■ **Given data**:
=-=-=-=-=

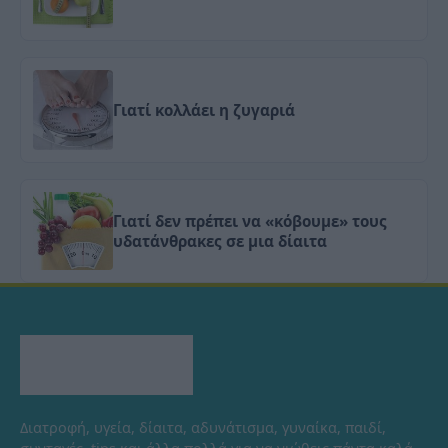
Γιατί κολλάει η ζυγαριά
Γιατί δεν πρέπει να «κόβουμε» τους
υδατάνθρακες σε μια δίαιτα
Διατροφή, υγεία, δίαιτα, αδυνάτισμα, γυναίκα, παιδί,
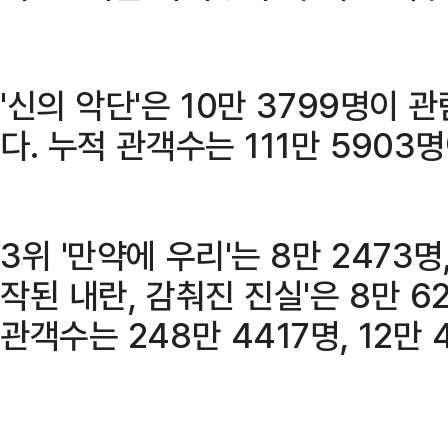
'신의 악단'은 10만 3799명이
다. 누적 관객수는 111만 5903
3위 '만약에 우리'는 8만 2473명, 
작된 내란, 감춰진 진실'은 8만 6
관객수는 248만 4417명, 12만 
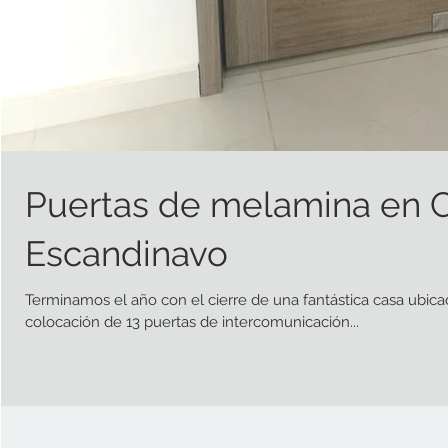
Puertas de melamina en 
Escandinavo
Terminamos el año con el cierre de una fantástica casa ubic
colocación de 13 puertas de intercomunicación...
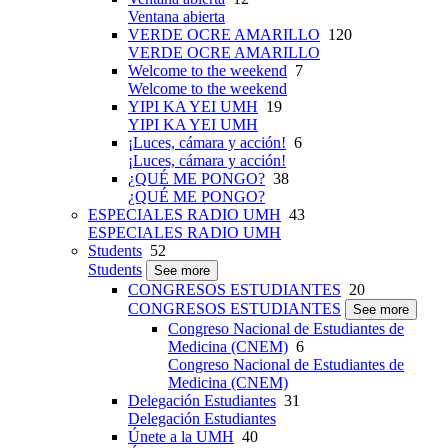
Ventana abierta
VERDE OCRE AMARILLO
120
VERDE OCRE AMARILLO
Welcome to the weekend
7
Welcome to the weekend
YIPI KA YEI UMH
19
YIPI KA YEI UMH
¡Luces, cámara y acción!
6
¡Luces, cámara y acción!
¿QUÉ ME PONGO?
38
¿QUÉ ME PONGO?
ESPECIALES RADIO UMH
43
ESPECIALES RADIO UMH
Students
52
Students
See more
CONGRESOS ESTUDIANTES
20
CONGRESOS ESTUDIANTES
See more
Congreso Nacional de Estudiantes de
Medicina (CNEM)
6
Congreso Nacional de Estudiantes de
Medicina (CNEM)
Delegación Estudiantes
31
Delegación Estudiantes
Únete a la UMH
40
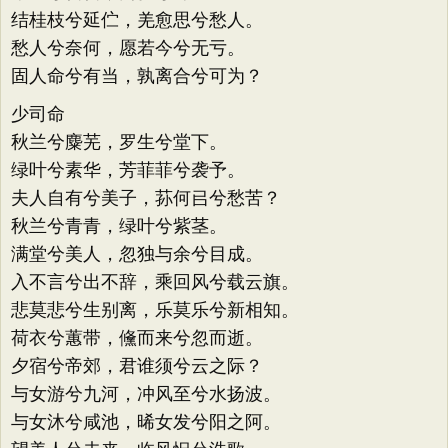
结桂枝兮延伫，羌愈思兮愁人。
愁人兮奈何，愿若今兮无亏。
固人命兮有当，孰离合兮可为？
少司命
秋兰兮麋芜，罗生兮堂下。
绿叶兮素华，芳菲菲兮袭予。
夫人自有兮美子，荪何㠯兮愁苦？
秋兰兮青青，绿叶兮紫茎。
满堂兮美人，忽独与余兮目成。
入不言兮出不辞，乘回风兮载云旗。
悲莫悲兮生别离，乐莫乐兮新相知。
荷衣兮蕙带，儵而来兮忽而逝。
夕宿兮帝郊，君谁须兮云之际？
与女游兮九河，冲风至兮水扬波。
与女沐兮咸池，晞女发兮阳之阿。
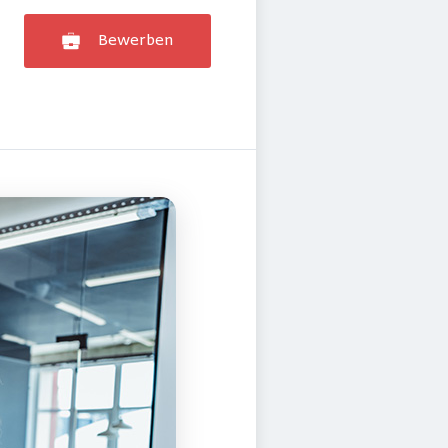
Bewerben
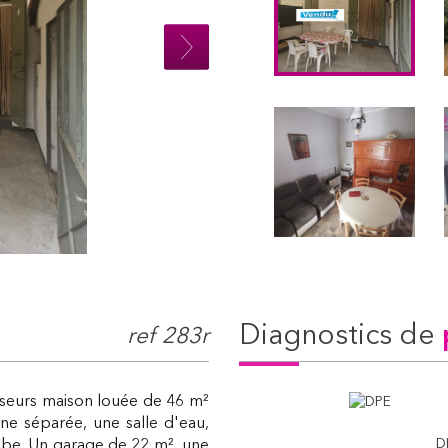
diagnostics de
ref 283r
isseurs maison louée de 46 m²
ne séparée, une salle d'eau,
D
be. Un garage de 22 m², une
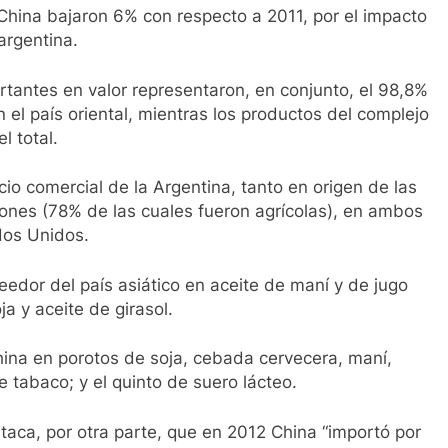
China bajaron 6% con respecto a 2011, por el impacto
argentina.
tantes en valor representaron, en conjunto, el 98,8%
n el país oriental, mientras los productos del complejo
l total.
 comercial de la Argentina, tanto en origen de las
ones (78% de las cuales fueron agrícolas), en ambos
dos Unidos.
eedor del país asiático en aceite de maní y de jugo
a y aceite de girasol.
hina en porotos de soja, cebada cervecera, maní,
de tabaco; y el quinto de suero lácteo.
staca, por otra parte, que en 2012 China “importó por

=-=-=-=-=

■ **To do**:
Please rewrite the text of all the entries with every "See more" changed to "Ver más" and everything else left as it is, omitting the pictures.

■ **Response to the exercise**:
Γιατί κολλάει η ζυγαριά
Γιατί δεν πρέπει να «κόβουμε» τους
υδατάνθρακες σε μια δίαιτα
Διατροφή, υγεία, δίαιτα, αδυνάτισμα, γυναίκα, παιδί,
'신의 악단'은 10만 3799명이
다. 누적 관객수는 111만 5903
3위 '만약에 우리'는 8만 2473명, 
작된 내란, 감춰진 진실'은 8만 6
관객수는 248만 4417명, 12만 
Puertas de melamina en 
Escandinavo
Terminamos el año con el cierre de una fantástica casa ubic
colocación de 13 puertas de intercomunicación...
Ventana abierta
VERDE OCRE AMARILLO
120
VERDE OCRE AMARILLO
Welcome to the weekend
7
Welcome to the weekend
YIPI KA YEI UMH
19
YIPI KA YEI UMH
¡Luces, cámara y acción!
6
¡Luces, cámara y acción!
¿QUÉ ME PONGO?
38
¿QUÉ ME PONGO?
ESPECIALES RADIO UMH
43
ESPECIALES RADIO UMH
Students
52
Students
Ver más
CONGRESOS ESTUDIANTES
20
CONGRESOS ESTUDIANTES
Ver más
Congreso Nacional de Estudiantes de
Medicina (CNEM)
6
Congreso Nacional de Estudiantes de
Medicina (CNEM)
Delegación Estudiantes
31
Delegación Estudiantes
Únete a la UMH
40
结桂枝兮延伫，羌愈思兮愁人。
愁人兮奈何，愿若今兮无亏。
固人命兮有当，孰离合兮可为？
少司命
秋兰兮麋芜，罗生兮堂下。
绿叶兮素华，芳菲菲兮袭予。
夫人自有兮美子，荪何㠯兮愁苦？
秋兰兮青青，绿叶兮紫茎。
满堂兮美人，忽独与余兮目成。
入不言兮出不辞，乘回风兮载云旗。
悲莫悲兮生别离，乐莫乐兮新相知。
荷衣兮蕙带，儵而来兮忽而逝。
夕宿兮帝郊，君谁须兮云之际？
与女游兮九河，冲风至兮水扬波。
与女沐兮咸池，晞女发兮阳之阿。
Bewerben
diagnostics de
ref 283r
isseurs maison louée de 46 m²
ne séparée, une salle d'eau,
D
be. Un garage de 22 m², une
China bajaron 6% con respecto a 2011, por el impacto
argentina.
tantes en valor representaron, en conjunto, el 98,8%
n el país oriental, mientras los productos del complejo
l total.
 comercial de la Argentina, tanto en origen de las
ones (78% de las cuales fueron agrícolas), en ambos
dos Unidos.
eedor del país asiático en aceite de maní y de jugo
a y aceite de girasol.
hina en porotos de soja, cebada cervecera, maní,
de tabaco; y el quinto de suero lácteo.
staca, por otra parte, que en 2012 China “importó por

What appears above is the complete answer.